Тем, кто знает этот врубелевский холст «Шестикрылый серафим (Азраил)» по качественным, вполне впечатляющим репродукциям, надо все же изыскать время и средства, чтобы приехать в Петербург, прийти в Русский музей. Мистическое переживание обеспечено. Все, что читается по воспроизведениям картины: ее экспрессия и утонченность, строй торжественной симметрии и ореолы жгучего цвета-света вокруг лика с бездонными глазами, — всё это покажется лишь текстом либретто, прочитанным перед оперным спектаклем. Перед оригиналом зритель мурашками по коже ощутит, что Врубель видел его, своего Азраила.
Как человек философского склада, Михаил Врубель мыслей о смерти не боялся. Яремич в 1901 году услышал от него, стоящего перед своим киевским «Надгробным плачем»: «Вот к чему, в сущности, я должен бы вернуться». Яремичу также запомнилась его фраза о том, что смерть, которая уничтожает все противоречия, и есть, возможно, главный категорический императив. В торжественно поднятых руках застыли меч и горящий светильник, неподвижен властный и отрешенный взор. Не всякому явится такой вестник — неотвратимый, ослепительно прекрасный.
Портрет Федора Арсеньевича Усольцева. Бумага, карандаш. 1904 г.
Кровать. Из цикла «Бессонница». Бумага, карандаш. 1904 г.
«Миша плохо спит, а эту ночь совсем не спал… — жаловалась Надежда Забела сестре мужа. — Он теперь очень занят картиной, которую он пишет на том холсте, где был Пасхальный звон, теперь тут шестикрылый херувим, уже весь холст записан, но лицо херувима его не удовлетворяет и он собирается его переделывать… не спит и возбужден, хотя скорей бодро настроен».

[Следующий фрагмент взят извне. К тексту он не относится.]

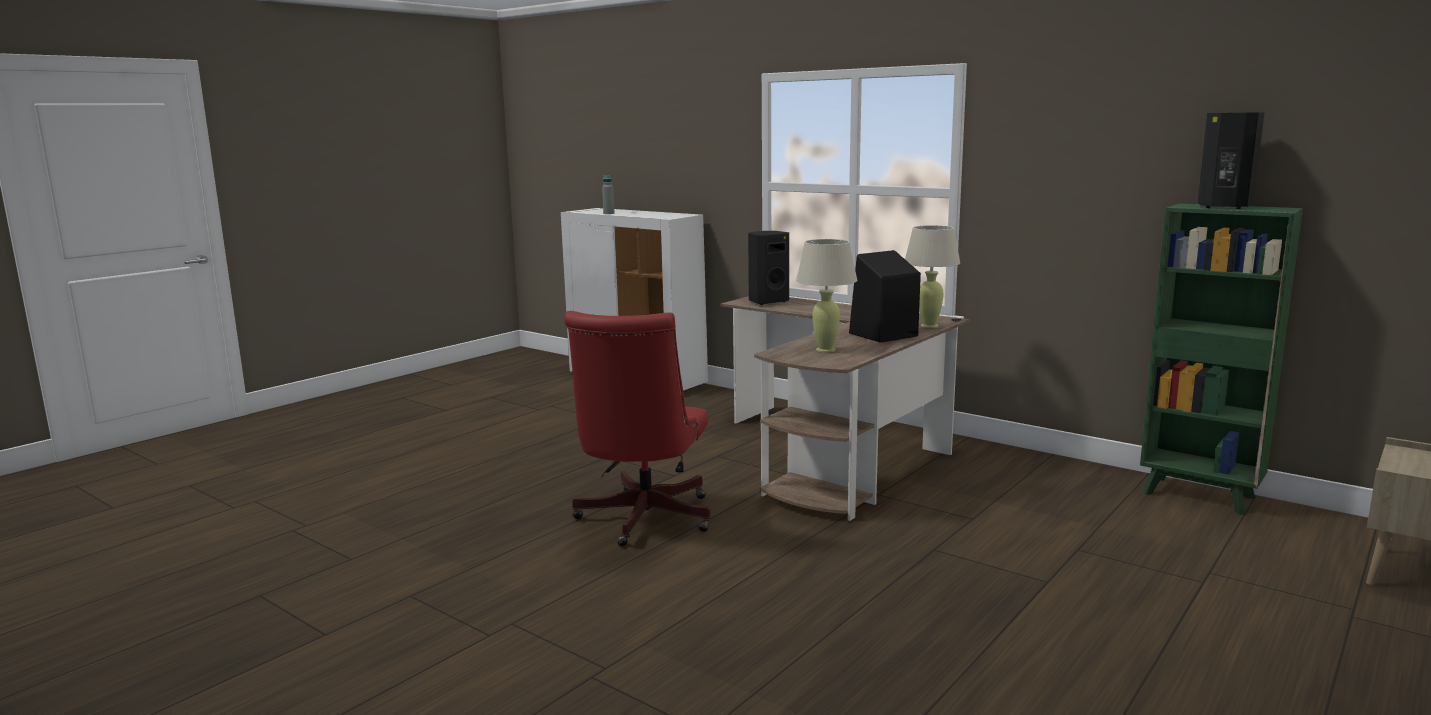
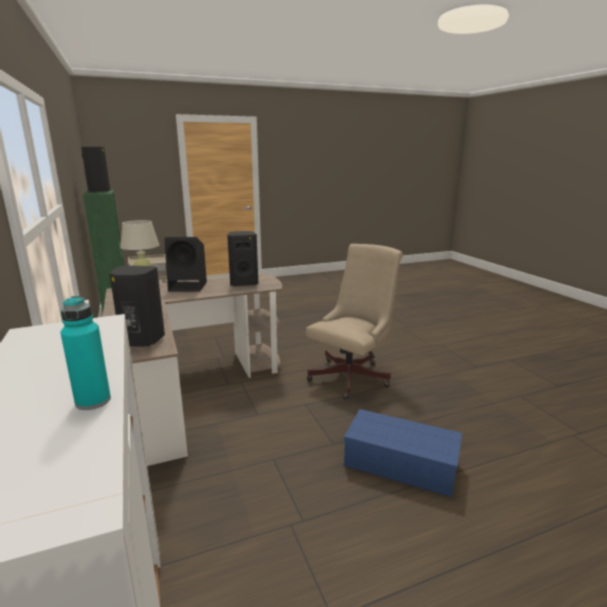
camera: 150 degrees left, 5 degrees up
(527, 460) = (402, 463): none -> blue storage box
(608, 213) = (93, 401): grey bottle -> turquoise bottle
(641, 520) = (353, 375): red office chair -> beige office chair
(825, 350) = (243, 283): beige table lamp -> black speaker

«Азраил» удался. Врубель горел энтузиазмом, хотя физически он так ослаб, что его катали в кресле. К тому же простуда обернулась острейшим ревматизмом, суставы воспалились и ныли нестерпимо. Однако, невзирая на распухшие пальцы, художник, отказываясь есть и спать, хотел только творить. Изнуренный организм не выдерживал. «К весне 1904 года, — пишет Екатерина Ге, — Врубелю было так ужасно плохо, что думали, что он не переживет этой весны. Хотели везти его за границу; но потом оставили всякие планы, думая, что еще немного, — и все кончено».
Случается прочесть, как фантаст Врубель в поисках исцеления приник к живительной натурной правде. Тезис эффектный, но не вполне правомерный. Таково было предписание медиков — работа лишь с натуры как средство удержать сознание от фантазий, возбуждающих и уносящих далеко от реальности, от жизни. Врубель послушался. С чем он сам и доктора не могли справиться, это его художественный темперамент. Михаил Врубель теперь рисовал только с натуры, но сутками напролет. Днем портреты врачей, санитаров, соседей по скорбному приюту, коридоры с пальмами на тумбочках, деревья за окном. А ночью, в одиночной палате лечебницы он рисовал свою кровать. Дыбом стоящая подушка, смятые простыни, откинутое одеяло — знаменитая карандашная серия «Бессонница», честный и душераздирающий дневник бессонных больничных ночей.